→ JOB ITEM
Pick out every line in the data below that holds "Redemptive".

→ INFORMATION PROVIDED
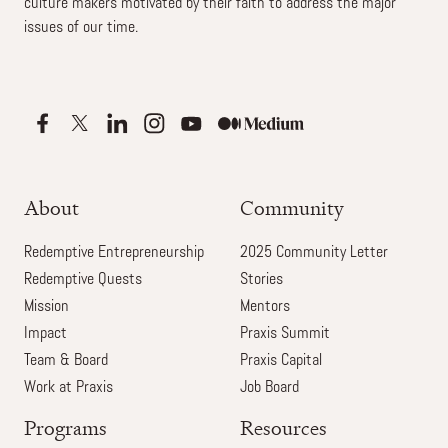
culture makers motivated by their faith to address the major
issues of our time.
About
Community
Redemptive Entrepreneurship
2025 Community Letter
Redemptive Quests
Stories
Mission
Mentors
Impact
Praxis Summit
Team & Board
Praxis Capital
Work at Praxis
Job Board
Programs
Resources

→ RESPONSE FOR THIS EXERCISE
Redemptive Entrepreneurship
Redemptive Quests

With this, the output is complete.